Period: The evaluation will cover the whole project’s life period: 29 September 2020 – 31 December 2021
Geographical coverage: Eastern Ukraine, implementing NRC Area Office in Sievierodonetsk
Donors: Bureau Humanitarian Assistance (Former Food for Peace and OFDA, USAID)
Lines of InquiryThe more specific question under efficiency, effectiveness and relevance for the evaluation will be:
- To what extent did we reach the ‘right’ beneficiaries in the targeted area taking into account the registration process, targeting criteria and its scoring mechanism? Did the modality of beneficiary registration via hotline allow to reach such people?
- To what extend did our activities correspond to the (actual) needs of the targeted population? To what extent did we meet those needs of the targeted population and objectives of this project, including outputs and outcomes? Is the intervention appropriate and effective for the target group?
- To what extent did the activity consider gender equity, protection, age, physical and emotional challenges of the participants, and risks to participation in various interventions in project design and implementation?
- How has management adapted the project design or implementation based on monitoring information and feedback from the target population?
- Did we work efficiently to deliver the project in terms of time/ budget? Can costs be cut? How has the new draft of SOP on registration and selection of LFS beneficiaries affected the project (pros and cons)?

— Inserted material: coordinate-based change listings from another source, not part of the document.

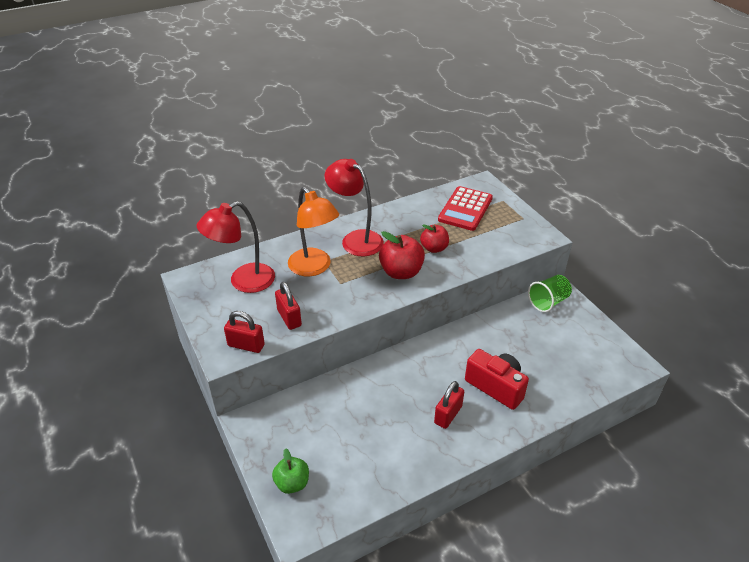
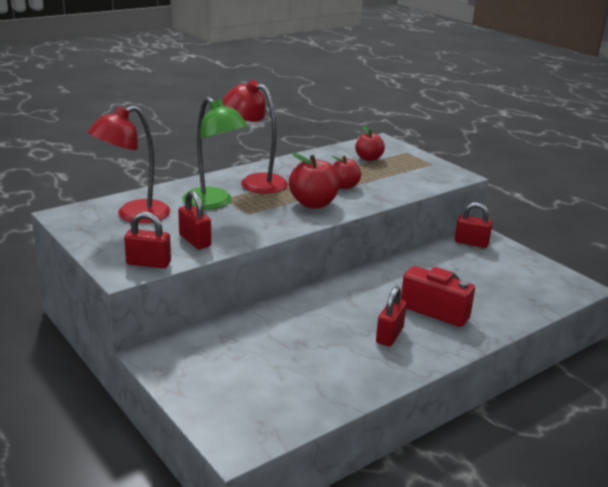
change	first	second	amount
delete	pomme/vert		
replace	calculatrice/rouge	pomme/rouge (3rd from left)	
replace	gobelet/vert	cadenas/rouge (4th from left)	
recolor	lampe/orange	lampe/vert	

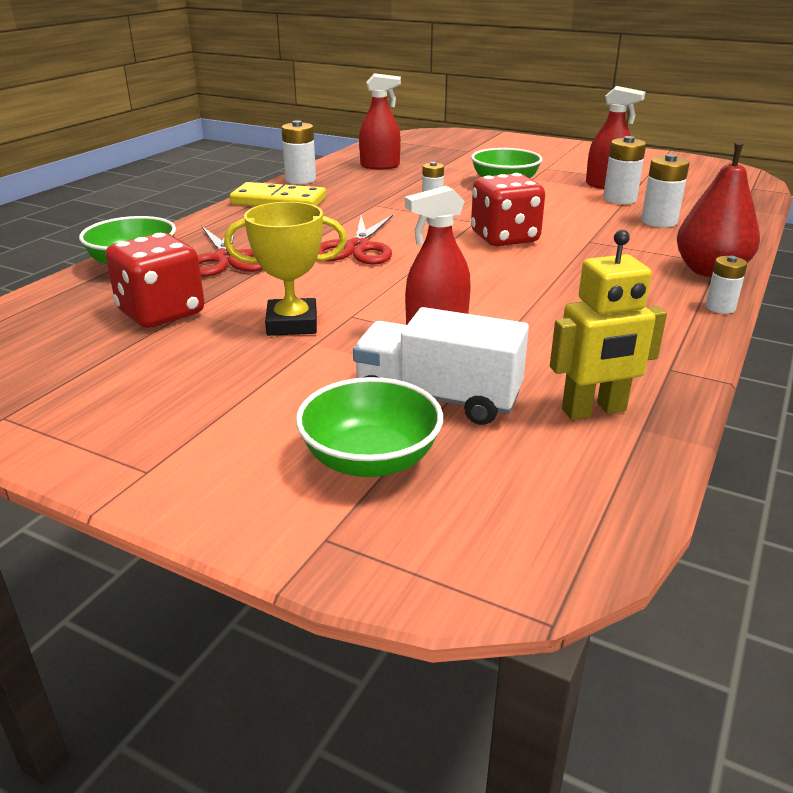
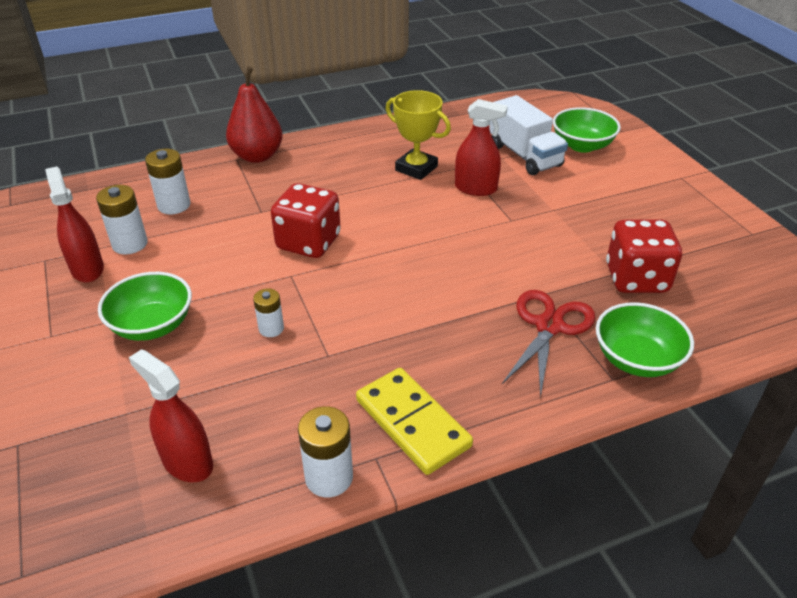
change	first	second	amount
delete	ciseaux/rouge (2nd from left)		
delete	robot/jaune		
delete	pile/blanc (5th from left)		
move	trophée/jaune		

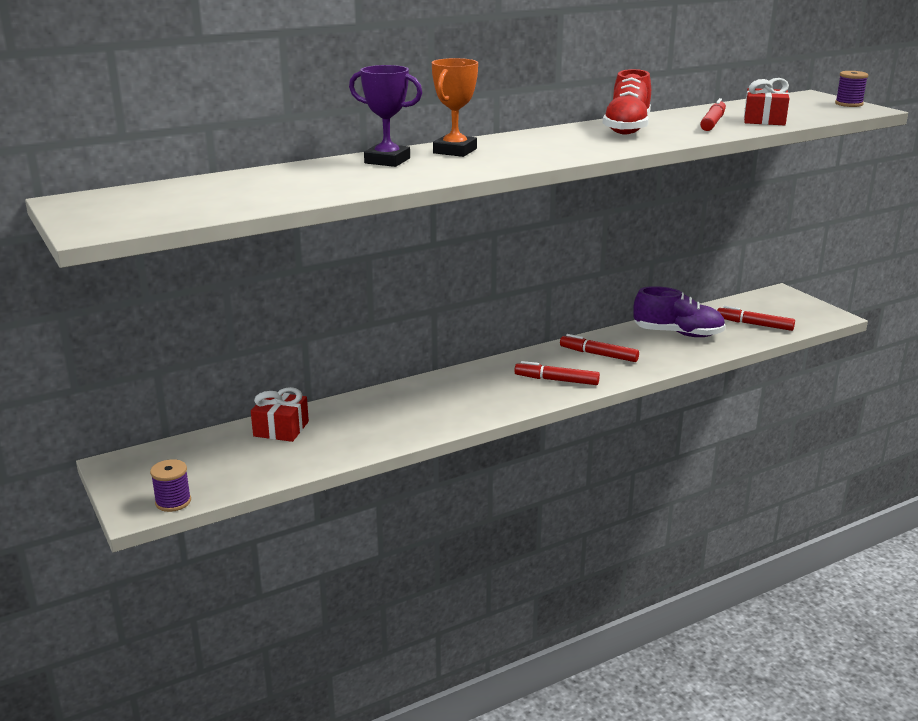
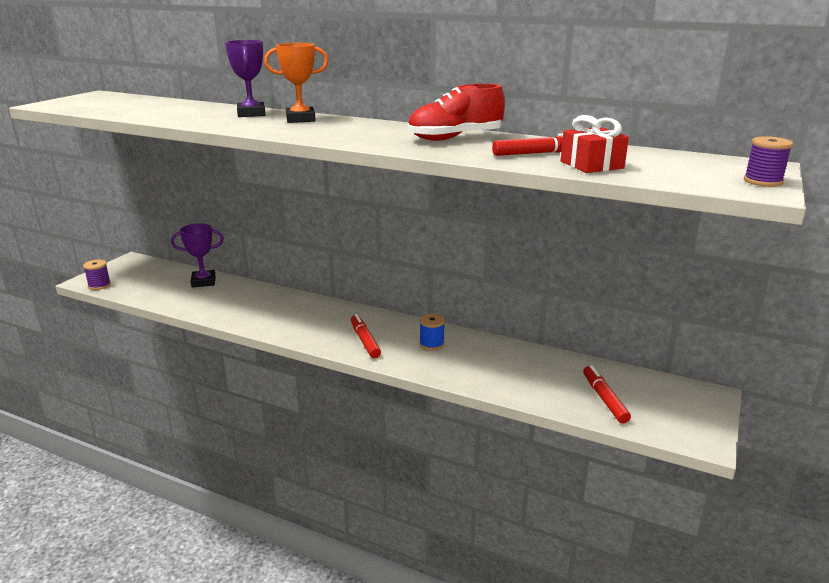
change	first	second	amount
delete	chaussure/violet		
replace	cadeau/rouge (1st from left)	trophée/violet (1st from left)	
replace	feutre/rouge (2nd from left)	bobine/bleu	

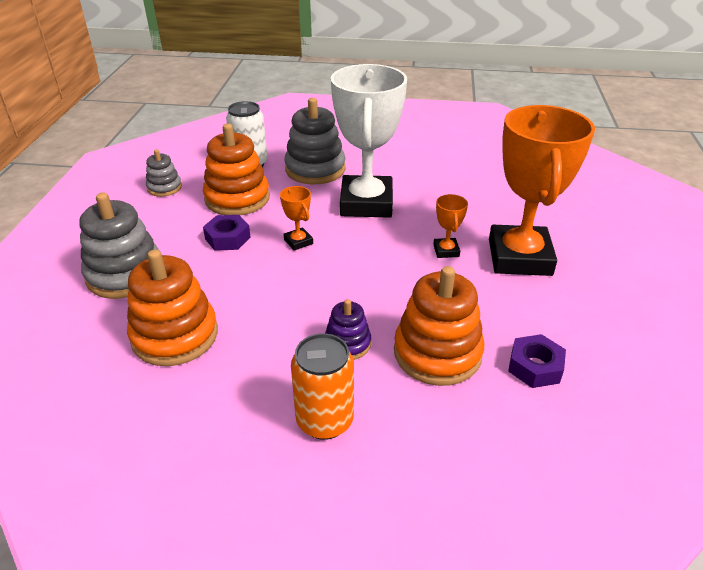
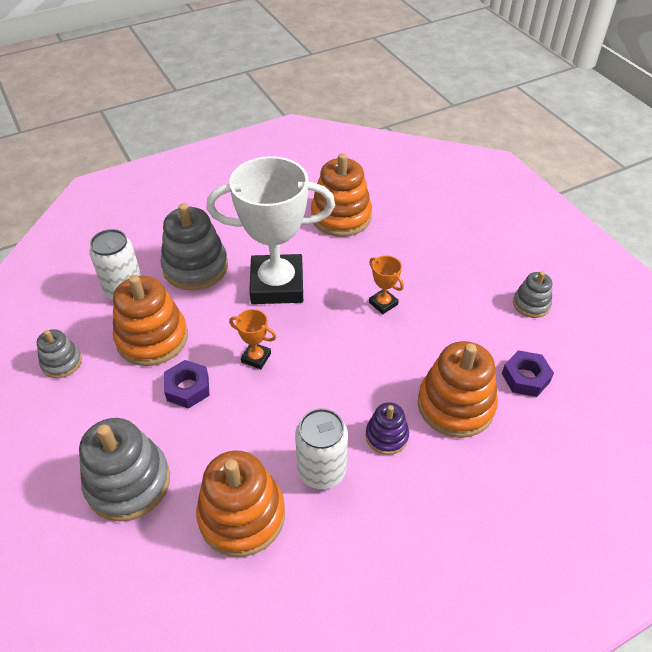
change	first	second	amount
delete	canette/orange		
delete	trophée/orange (3rd from left)		
insert		canette/blanc (2nd from left)	
insert		jouet à empiler/orange (3rd from left)	
insert		jouet à empiler/gris (4th from left)	
rotate	trophée/blanc		60 degrees counterclockwise

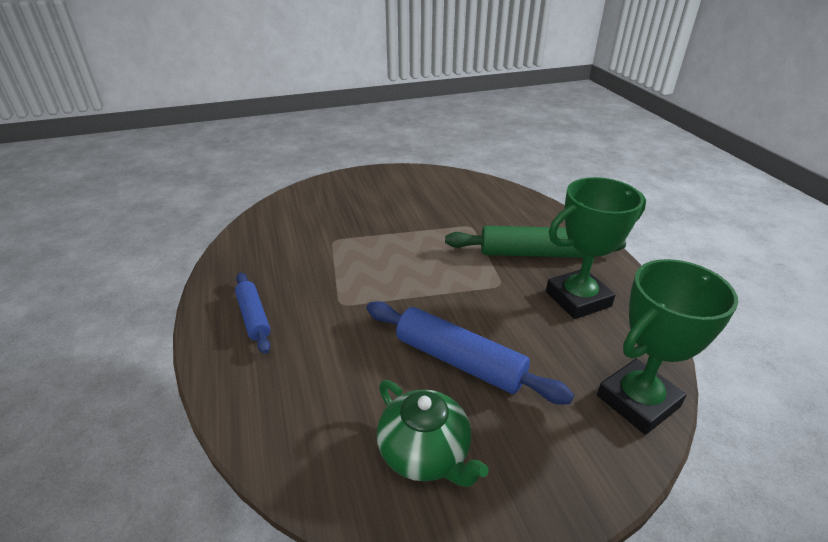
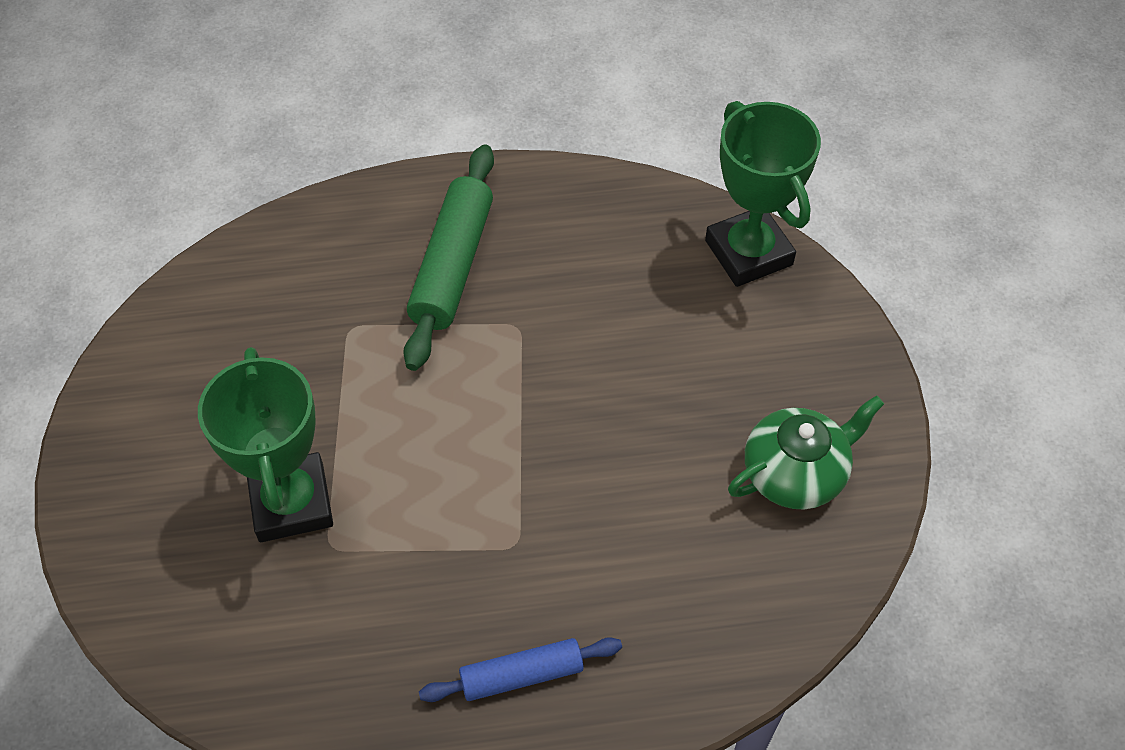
change	first	second	amount
delete	rouleau à pâtisserie/bleu (2nd from left)		
move	trophée/vert (1st from left)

- How did COVID-19 affect the project? How was the project adapted to the COVID-19 context, and what was the overall impact on implementation?
IMPORTANT NOTE: The following question has been identified for organisational learning in NRC for 2020 and 2021 and must be part of this evaluation: “To what extent and how are we delivering appropriate and effective programming for persons with disabilities?”
In order to meet the intentions set out in the rationale section, we need to have the following discussions:
- What was planned?
- Identify the good and bad practices involved in the implementation of this project.
- Identify the elements in project delivery where NRC did or did not meet its expected quality and reasons contributing to its success or failure.
- Assess and document what worked (good practices) and what did not (poor practices) for the program
- Identify why things did or didn’t work
- Identify improvement recommendations for the programme
Bids must include the following:
- Proposal including, the outline of an evaluation framework and design/approach with the indication of the scope of data collection methods (number of interviews, FGDs, surveys, etc.), including comments on the ToR, proposed time frame and work plan (bids over 3 pages will be automatically excluded);
- Proposed evaluation budget including an estimation of the expected working days over the entire period between starting the work and the approval of the final draft by the Steering Committee. The proposed budget should also include logistical costs only covered by the service providers such as indicated in the paragraph ‘Budget and payment terms’ in the articles 1, but not include the costs indicated in the articles 2.1 and 2.2 of the ‘Budget and payment terms’ paragraph as they are supposed to be reimbursed by NRC.
- CVs: should include both technical, country and evaluation experience for each team member (max 2 pages)
- At least one example of a previous evaluation or research report most relevant to this assignment;
- Cover letter clearly summarizing experience as it pertains to this assignment and three professional references (max 1 page).